It’s Not What You East That Counts...

Spring is here, and many of us are fighting to shed those five pounds we picked up over the winter. Fortunately, there is a sensible way to avoid those excess calories that wreak havoc on the battle of the bulge. Simply follow these rules, which have been passed down by calorie counters through the generations:

  • Anything eaten in small increments has no calories. If someone in your office brings in a box of cookies and you only nibble each time you pass by, you do not have to count those calories.
  • Anything eaten standing up or off someone else’s plate does not count.
  • Gulps count, sips don’t.
  • Whatever you purchase from a street vendor has fewer calories than the same item consumed at home.
  • The calories in hard candy or gum are too minuscule to bother with.
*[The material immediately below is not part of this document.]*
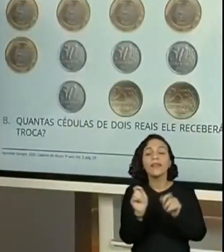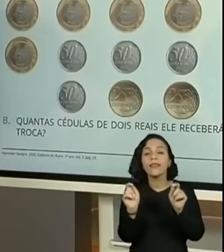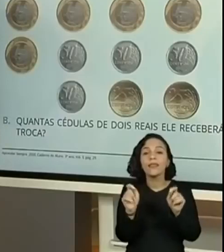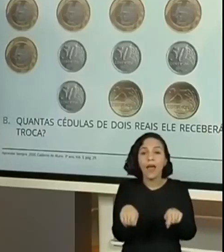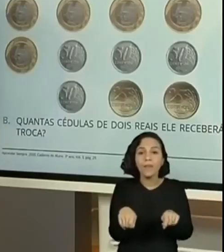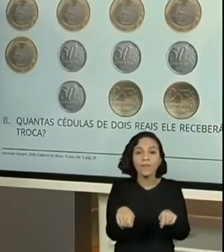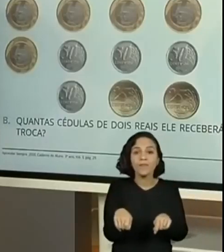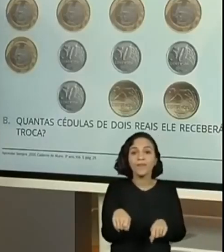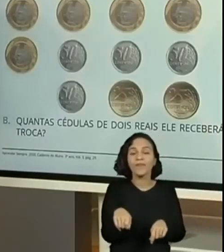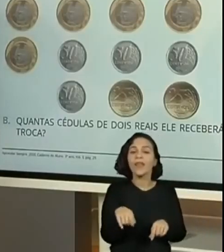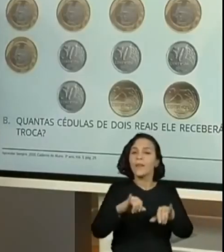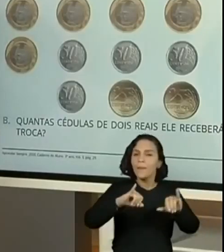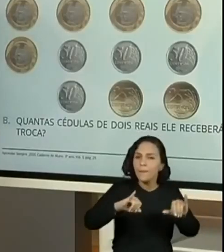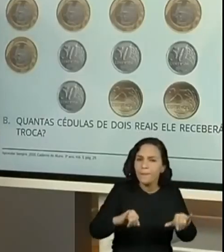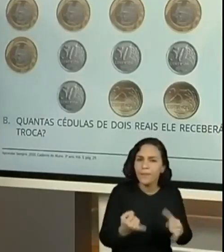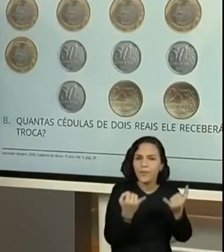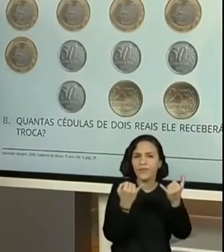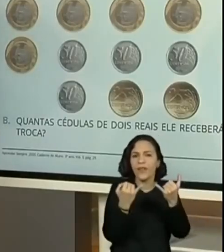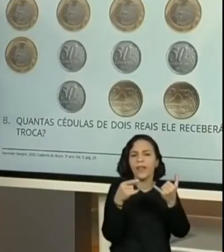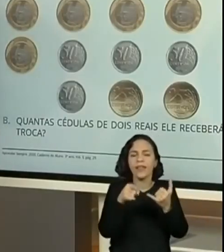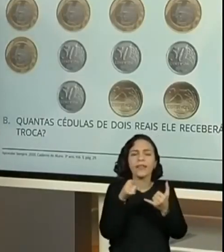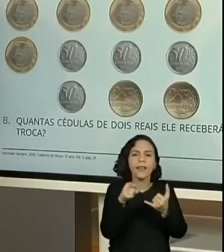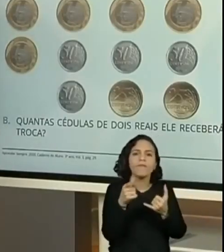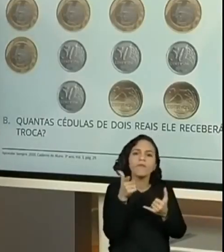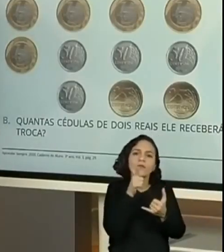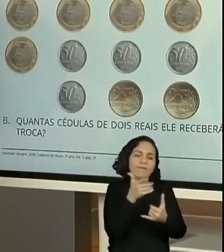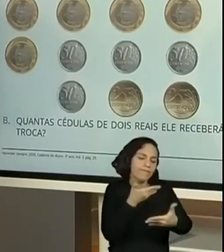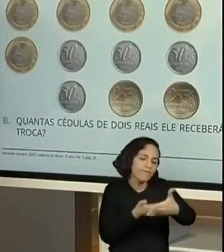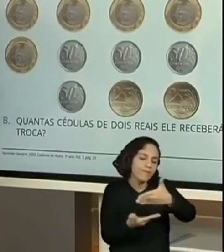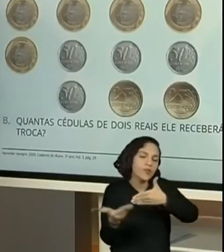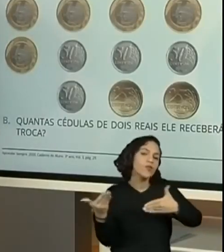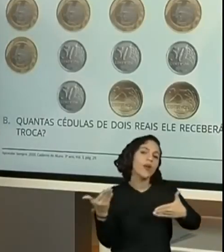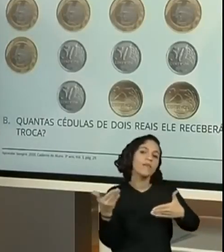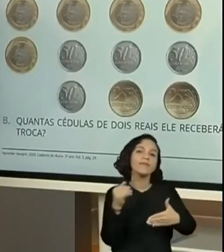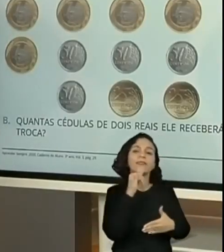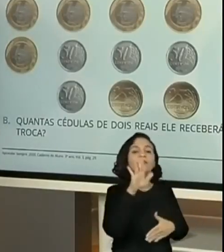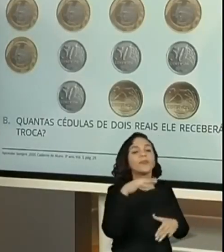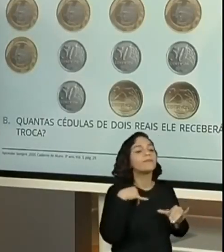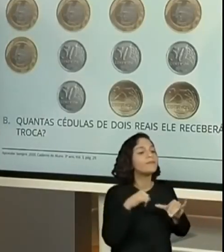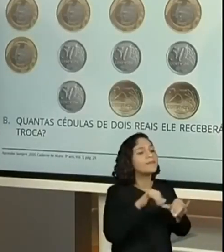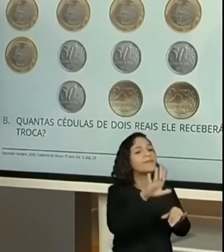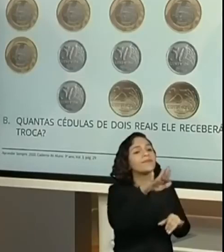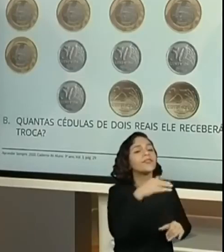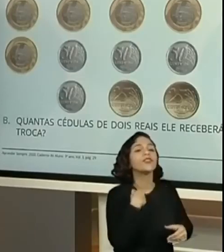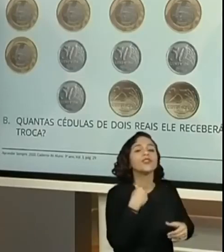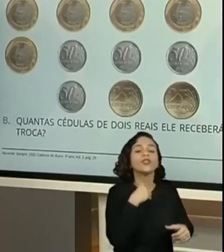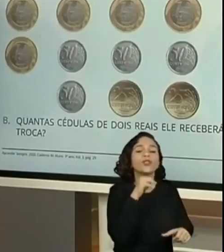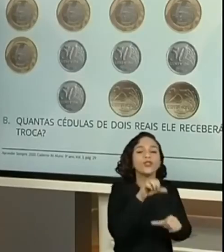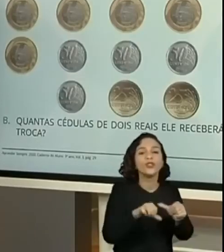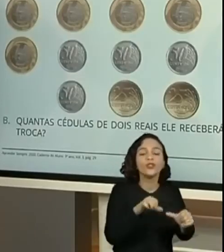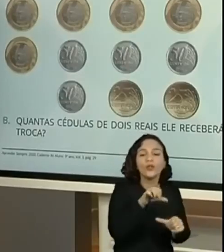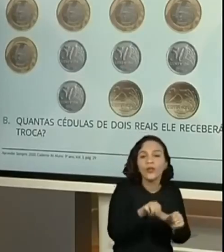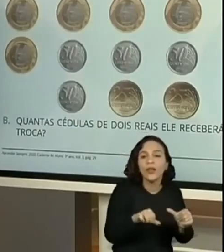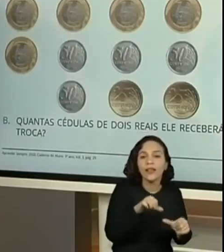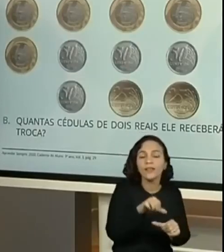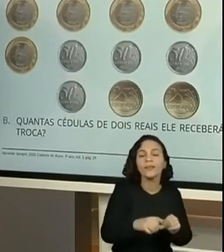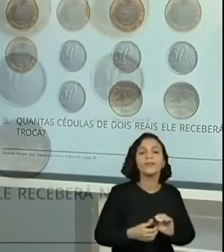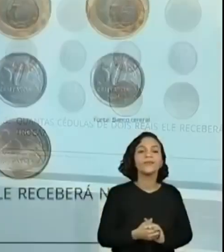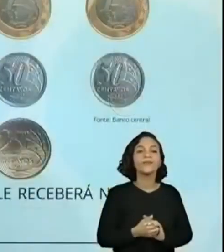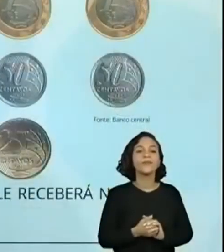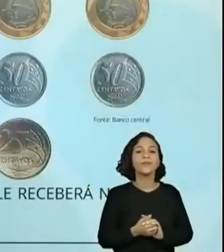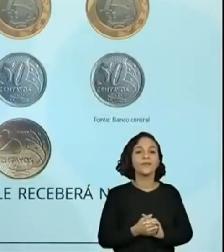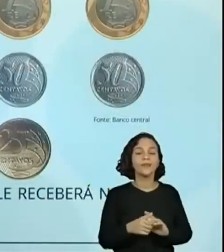posso utilizar para fazer a troca das moedas do Emerson por cédulas de dois reais.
Eat as much as you want.
  • Whatever you eat that was prepared by your child (no matter how old the child) does not have calories.
  • Neatness cancels calories. If you take an extra bit of cake to even off the slice, those calories do not exist. Ditto for evening off a pint of ice cream.
  • Anything you cook yourself has reduced calories because of the huge amount of energy you expended preparing it. - Judith H. Dobrzynski in New York Times

Reader’s Digest, April, 1997, p. 146


Daily Exercise for the Non-Athletic

A calorie guide citing a recent medical association report: “Proper weight control and physical fitness cannot be attained by dieting alone. Many people who are engaged in sedentary occupations do not realize that calories can be burned by the hundreds by engaging in strenuous activities that do not require physical exercise.”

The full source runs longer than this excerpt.